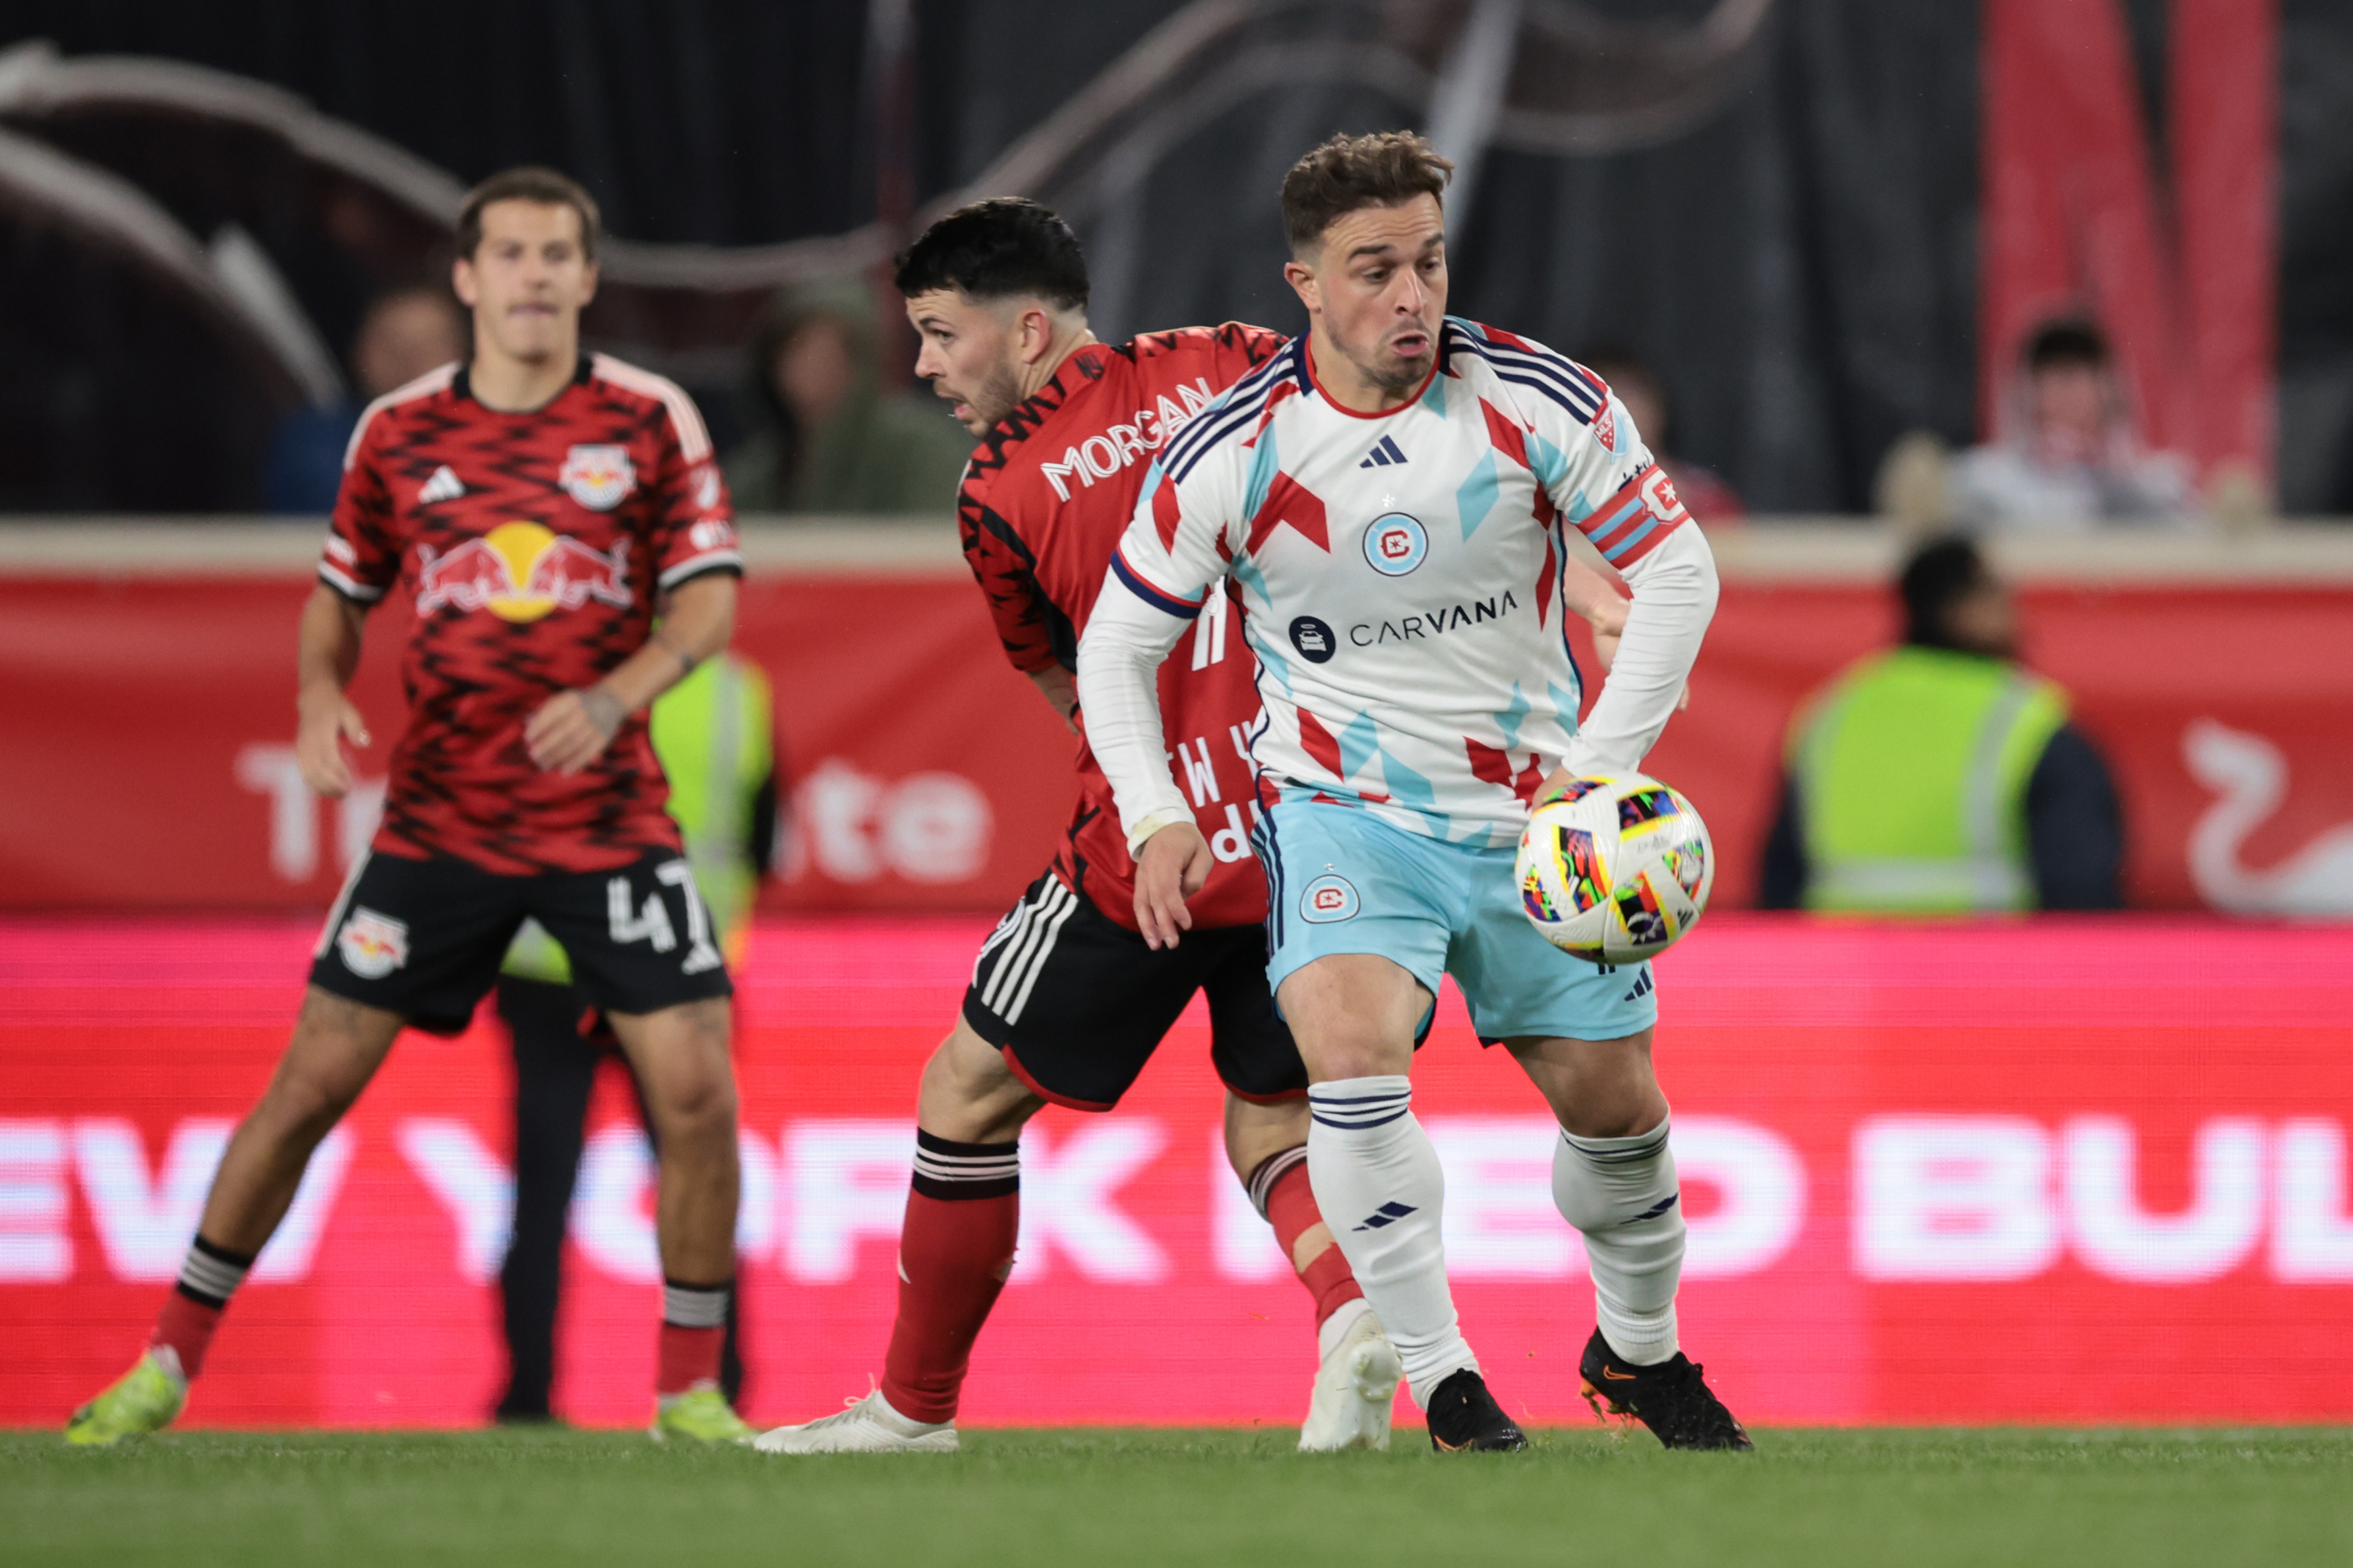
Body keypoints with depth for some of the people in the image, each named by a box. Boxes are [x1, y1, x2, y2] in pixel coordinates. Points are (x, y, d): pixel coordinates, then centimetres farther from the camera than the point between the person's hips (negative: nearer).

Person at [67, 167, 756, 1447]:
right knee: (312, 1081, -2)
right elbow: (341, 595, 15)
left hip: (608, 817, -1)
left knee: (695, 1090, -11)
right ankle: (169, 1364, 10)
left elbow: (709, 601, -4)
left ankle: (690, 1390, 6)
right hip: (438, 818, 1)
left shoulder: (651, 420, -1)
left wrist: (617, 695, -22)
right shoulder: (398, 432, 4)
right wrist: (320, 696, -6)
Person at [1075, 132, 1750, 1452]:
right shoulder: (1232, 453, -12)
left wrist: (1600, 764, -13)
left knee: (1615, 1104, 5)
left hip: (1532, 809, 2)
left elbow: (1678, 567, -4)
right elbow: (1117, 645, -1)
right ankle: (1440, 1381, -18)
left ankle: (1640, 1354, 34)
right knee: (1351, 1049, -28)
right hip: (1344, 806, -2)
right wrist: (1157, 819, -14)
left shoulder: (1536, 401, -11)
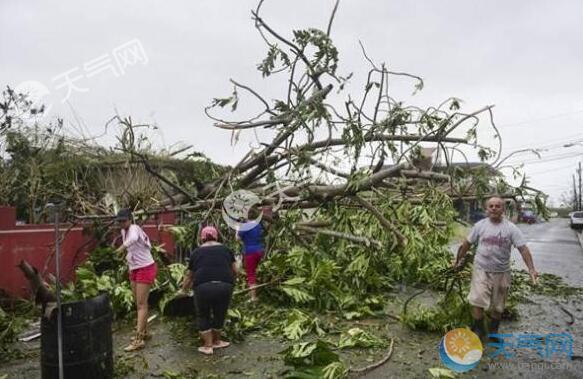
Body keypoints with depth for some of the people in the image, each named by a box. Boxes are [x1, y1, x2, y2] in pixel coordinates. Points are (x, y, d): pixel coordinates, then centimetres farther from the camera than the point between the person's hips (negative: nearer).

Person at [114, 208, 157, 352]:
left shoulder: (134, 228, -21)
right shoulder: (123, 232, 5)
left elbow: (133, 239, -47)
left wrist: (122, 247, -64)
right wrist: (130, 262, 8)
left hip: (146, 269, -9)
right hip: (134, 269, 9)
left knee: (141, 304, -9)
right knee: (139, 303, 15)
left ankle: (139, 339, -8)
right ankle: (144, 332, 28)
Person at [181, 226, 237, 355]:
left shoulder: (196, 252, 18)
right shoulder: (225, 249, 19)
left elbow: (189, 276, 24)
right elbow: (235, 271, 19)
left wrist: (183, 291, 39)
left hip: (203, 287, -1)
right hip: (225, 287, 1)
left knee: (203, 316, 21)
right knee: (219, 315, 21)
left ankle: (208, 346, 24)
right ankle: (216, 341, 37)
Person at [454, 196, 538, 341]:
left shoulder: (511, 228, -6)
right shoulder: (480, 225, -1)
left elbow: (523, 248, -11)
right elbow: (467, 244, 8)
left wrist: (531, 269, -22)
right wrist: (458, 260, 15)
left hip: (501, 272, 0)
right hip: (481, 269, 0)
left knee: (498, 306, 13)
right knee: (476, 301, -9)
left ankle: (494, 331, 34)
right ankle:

> _What is needed_:
Please put the stretch of the records from the line containing "right ankle: (169, 1364, 10)" through the line containing "right shoulder: (225, 249, 19)", both included, into a JSON list of strings with one string per line. Skip blank lines and leave the pictures out.

> _Answer space_:
[
  "right ankle: (169, 1364, 10)",
  "left elbow: (709, 601, -4)",
  "left ankle: (690, 1390, 6)",
  "right hip: (438, 818, 1)",
  "left shoulder: (651, 420, -1)",
  "left wrist: (617, 695, -22)",
  "right shoulder: (398, 432, 4)",
  "right wrist: (320, 696, -6)",
  "Person at [1075, 132, 1750, 1452]:",
  "right shoulder: (1232, 453, -12)",
  "left wrist: (1600, 764, -13)",
  "left knee: (1615, 1104, 5)",
  "left hip: (1532, 809, 2)",
  "left elbow: (1678, 567, -4)",
  "right elbow: (1117, 645, -1)",
  "right ankle: (1440, 1381, -18)",
  "left ankle: (1640, 1354, 34)",
  "right knee: (1351, 1049, -28)",
  "right hip: (1344, 806, -2)",
  "right wrist: (1157, 819, -14)",
  "left shoulder: (1536, 401, -11)",
  "Body keypoints with depth for some of the people in the image, each named by a box. Boxes are [x1, y1, x2, y2] in pixel coordinates. Points are (x, y, d): pixel coordinates, then centimetres farther from the camera than the point between the person's hips (negative: nearer).",
  "Person at [114, 208, 157, 352]:",
  "left shoulder: (134, 228, -21)",
  "right shoulder: (123, 232, 5)",
  "left elbow: (133, 239, -47)",
  "left wrist: (122, 247, -64)",
  "right wrist: (130, 262, 8)",
  "left hip: (146, 269, -9)",
  "right hip: (134, 269, 9)",
  "left knee: (141, 304, -9)",
  "right knee: (139, 303, 15)",
  "left ankle: (139, 339, -8)",
  "right ankle: (144, 332, 28)",
  "Person at [181, 226, 237, 355]:",
  "left shoulder: (196, 252, 18)",
  "right shoulder: (225, 249, 19)"
]